→ Action item: For each line below that includes the string "Celeste", show the whole line.

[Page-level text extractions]
- - -
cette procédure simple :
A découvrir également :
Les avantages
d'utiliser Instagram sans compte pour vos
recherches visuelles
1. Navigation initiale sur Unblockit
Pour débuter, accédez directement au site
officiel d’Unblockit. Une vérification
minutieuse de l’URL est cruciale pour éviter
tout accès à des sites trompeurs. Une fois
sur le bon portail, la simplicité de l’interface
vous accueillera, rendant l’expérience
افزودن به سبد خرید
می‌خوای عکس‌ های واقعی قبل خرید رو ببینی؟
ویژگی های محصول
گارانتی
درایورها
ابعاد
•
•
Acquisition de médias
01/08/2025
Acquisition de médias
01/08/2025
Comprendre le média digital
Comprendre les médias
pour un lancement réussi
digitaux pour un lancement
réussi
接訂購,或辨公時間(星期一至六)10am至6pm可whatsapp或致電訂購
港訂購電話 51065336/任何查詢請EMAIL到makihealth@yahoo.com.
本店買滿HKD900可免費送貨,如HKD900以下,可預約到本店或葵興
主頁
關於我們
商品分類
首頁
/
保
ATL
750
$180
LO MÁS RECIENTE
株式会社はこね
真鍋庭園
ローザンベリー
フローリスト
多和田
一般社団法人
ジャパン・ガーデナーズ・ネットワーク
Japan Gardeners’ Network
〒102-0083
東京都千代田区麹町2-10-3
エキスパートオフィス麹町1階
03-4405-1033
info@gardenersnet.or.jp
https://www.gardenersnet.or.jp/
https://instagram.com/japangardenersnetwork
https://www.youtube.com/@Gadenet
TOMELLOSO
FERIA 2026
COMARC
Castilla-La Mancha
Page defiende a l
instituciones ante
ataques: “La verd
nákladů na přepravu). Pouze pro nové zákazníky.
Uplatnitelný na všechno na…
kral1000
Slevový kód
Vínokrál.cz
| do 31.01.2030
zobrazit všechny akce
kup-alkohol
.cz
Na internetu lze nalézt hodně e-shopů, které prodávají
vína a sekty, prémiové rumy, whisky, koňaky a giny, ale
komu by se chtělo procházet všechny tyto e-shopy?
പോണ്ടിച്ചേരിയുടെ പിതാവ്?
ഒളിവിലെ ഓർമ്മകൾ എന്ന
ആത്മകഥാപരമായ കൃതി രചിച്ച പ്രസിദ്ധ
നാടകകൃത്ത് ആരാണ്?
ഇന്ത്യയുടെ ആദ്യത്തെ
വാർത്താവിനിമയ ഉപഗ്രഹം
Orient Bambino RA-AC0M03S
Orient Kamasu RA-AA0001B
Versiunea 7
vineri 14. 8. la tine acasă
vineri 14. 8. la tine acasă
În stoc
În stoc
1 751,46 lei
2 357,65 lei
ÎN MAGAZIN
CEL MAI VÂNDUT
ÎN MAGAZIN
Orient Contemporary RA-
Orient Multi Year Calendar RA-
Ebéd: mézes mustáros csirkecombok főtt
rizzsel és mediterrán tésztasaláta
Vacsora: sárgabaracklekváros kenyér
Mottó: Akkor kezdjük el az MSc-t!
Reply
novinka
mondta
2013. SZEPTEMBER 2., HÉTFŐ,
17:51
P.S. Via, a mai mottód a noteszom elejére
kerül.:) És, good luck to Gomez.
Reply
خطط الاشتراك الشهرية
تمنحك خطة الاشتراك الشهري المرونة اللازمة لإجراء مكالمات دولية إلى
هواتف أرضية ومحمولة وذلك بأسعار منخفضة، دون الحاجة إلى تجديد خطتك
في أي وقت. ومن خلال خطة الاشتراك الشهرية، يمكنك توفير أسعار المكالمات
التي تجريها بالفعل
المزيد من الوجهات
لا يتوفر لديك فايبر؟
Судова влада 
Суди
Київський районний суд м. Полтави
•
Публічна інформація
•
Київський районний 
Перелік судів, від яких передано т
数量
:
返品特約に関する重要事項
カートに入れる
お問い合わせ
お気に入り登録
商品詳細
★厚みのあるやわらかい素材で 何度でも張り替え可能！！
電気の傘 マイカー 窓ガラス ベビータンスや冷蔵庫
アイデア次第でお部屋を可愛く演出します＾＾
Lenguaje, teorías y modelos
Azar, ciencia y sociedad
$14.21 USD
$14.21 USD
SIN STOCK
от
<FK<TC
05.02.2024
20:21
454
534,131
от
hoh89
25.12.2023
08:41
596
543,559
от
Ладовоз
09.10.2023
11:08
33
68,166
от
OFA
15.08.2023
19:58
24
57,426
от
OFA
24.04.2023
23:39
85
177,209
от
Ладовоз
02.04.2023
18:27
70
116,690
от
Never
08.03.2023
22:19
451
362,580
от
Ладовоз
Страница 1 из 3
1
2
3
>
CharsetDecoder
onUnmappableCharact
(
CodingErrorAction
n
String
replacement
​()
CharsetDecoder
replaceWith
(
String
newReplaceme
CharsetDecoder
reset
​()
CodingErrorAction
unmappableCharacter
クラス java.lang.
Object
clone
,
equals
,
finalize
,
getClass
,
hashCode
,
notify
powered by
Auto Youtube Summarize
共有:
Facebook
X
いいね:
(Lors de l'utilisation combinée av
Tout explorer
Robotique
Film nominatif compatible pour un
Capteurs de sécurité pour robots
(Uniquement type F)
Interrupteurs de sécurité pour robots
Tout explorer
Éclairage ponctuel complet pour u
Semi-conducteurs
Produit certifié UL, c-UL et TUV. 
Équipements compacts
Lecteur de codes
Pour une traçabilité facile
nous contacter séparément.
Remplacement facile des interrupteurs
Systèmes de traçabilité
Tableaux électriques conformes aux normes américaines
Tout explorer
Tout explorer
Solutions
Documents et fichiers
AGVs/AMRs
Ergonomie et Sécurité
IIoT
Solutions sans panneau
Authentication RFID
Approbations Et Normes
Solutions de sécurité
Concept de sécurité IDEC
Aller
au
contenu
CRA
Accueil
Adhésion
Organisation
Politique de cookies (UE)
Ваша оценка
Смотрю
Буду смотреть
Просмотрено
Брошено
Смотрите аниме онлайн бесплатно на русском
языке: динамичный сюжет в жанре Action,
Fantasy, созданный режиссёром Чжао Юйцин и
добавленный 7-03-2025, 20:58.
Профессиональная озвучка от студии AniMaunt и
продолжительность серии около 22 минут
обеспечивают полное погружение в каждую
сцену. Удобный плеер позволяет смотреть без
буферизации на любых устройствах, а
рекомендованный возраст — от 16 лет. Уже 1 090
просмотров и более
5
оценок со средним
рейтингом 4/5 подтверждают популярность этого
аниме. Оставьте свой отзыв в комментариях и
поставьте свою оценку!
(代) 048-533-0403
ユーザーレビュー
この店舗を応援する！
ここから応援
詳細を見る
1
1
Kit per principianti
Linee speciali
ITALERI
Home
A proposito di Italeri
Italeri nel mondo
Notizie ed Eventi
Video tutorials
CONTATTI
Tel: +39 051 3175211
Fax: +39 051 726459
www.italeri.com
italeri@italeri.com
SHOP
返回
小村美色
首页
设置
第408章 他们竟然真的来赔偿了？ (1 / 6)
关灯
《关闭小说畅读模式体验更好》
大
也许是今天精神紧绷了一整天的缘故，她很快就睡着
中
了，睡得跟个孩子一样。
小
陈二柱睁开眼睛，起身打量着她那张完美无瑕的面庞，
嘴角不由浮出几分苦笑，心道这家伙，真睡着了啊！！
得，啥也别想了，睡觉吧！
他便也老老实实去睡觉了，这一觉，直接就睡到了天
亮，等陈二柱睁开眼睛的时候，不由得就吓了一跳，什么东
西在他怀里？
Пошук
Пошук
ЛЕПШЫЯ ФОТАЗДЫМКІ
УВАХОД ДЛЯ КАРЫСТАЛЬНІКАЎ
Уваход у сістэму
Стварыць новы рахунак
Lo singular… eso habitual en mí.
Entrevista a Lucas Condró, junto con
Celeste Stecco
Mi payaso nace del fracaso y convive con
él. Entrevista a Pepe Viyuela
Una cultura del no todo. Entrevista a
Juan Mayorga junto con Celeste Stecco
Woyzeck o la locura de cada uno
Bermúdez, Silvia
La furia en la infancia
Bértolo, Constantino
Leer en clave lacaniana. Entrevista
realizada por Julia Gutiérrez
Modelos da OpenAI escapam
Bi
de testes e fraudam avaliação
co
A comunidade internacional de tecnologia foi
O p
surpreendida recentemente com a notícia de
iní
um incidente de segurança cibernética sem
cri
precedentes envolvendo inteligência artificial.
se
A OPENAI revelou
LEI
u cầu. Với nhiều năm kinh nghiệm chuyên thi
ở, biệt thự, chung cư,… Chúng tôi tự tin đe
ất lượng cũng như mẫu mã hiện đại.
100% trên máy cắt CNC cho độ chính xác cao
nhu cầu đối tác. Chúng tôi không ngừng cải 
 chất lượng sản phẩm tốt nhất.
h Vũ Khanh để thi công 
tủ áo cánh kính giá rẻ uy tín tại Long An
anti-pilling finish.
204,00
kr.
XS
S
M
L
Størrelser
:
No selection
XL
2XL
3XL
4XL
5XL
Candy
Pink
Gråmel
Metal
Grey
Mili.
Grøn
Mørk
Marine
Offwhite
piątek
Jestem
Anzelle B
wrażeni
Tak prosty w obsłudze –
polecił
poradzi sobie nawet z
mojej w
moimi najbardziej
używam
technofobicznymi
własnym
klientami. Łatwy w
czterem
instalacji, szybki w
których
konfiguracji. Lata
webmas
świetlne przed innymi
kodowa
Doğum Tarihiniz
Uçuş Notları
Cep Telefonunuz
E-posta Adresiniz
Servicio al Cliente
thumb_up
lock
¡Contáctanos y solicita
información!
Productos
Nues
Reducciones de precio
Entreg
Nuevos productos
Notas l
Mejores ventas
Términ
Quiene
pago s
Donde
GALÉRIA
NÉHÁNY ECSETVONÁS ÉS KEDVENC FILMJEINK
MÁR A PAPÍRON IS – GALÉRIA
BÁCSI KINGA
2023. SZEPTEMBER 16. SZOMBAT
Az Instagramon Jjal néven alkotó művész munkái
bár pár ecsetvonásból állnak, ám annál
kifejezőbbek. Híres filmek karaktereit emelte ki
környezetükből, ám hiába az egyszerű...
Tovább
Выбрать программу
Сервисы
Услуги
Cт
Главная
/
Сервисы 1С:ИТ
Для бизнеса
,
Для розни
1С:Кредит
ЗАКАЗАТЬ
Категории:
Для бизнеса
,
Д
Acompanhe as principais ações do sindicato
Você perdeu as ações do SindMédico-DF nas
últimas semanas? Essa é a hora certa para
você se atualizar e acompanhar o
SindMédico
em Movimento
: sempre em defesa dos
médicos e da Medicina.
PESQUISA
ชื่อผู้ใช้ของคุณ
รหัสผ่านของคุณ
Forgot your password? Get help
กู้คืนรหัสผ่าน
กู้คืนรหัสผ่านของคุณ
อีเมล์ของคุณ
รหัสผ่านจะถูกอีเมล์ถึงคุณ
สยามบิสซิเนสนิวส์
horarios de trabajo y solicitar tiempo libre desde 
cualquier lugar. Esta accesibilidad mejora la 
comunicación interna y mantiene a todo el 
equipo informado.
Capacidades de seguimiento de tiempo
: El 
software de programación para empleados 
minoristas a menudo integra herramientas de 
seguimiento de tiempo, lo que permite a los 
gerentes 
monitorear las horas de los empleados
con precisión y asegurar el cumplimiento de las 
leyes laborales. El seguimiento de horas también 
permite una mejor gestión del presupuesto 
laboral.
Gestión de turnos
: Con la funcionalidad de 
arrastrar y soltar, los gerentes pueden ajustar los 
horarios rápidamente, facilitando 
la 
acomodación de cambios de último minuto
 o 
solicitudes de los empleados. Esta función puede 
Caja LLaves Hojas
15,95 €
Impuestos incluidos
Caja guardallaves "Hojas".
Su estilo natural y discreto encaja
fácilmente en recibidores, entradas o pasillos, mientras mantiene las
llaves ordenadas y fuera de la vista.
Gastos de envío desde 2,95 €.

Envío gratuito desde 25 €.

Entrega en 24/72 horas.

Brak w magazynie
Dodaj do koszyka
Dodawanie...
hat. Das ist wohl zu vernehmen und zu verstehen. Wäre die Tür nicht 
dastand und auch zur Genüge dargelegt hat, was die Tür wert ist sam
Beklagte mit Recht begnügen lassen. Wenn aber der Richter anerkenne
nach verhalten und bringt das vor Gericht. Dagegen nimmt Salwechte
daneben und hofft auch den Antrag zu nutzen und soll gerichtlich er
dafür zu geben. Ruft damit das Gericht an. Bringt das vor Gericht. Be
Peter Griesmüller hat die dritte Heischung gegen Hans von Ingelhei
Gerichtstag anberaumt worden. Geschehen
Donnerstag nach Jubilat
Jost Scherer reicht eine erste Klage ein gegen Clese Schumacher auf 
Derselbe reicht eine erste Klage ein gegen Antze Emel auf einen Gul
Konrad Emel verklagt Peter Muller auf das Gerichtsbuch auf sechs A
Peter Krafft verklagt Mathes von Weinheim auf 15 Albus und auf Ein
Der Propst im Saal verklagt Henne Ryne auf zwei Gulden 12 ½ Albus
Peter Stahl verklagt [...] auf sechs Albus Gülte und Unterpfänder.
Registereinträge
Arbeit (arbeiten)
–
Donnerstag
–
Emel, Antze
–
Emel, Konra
- - -
→ Exercise answer:
Celeste Stecco
Juan Mayorga junto con Celeste Stecco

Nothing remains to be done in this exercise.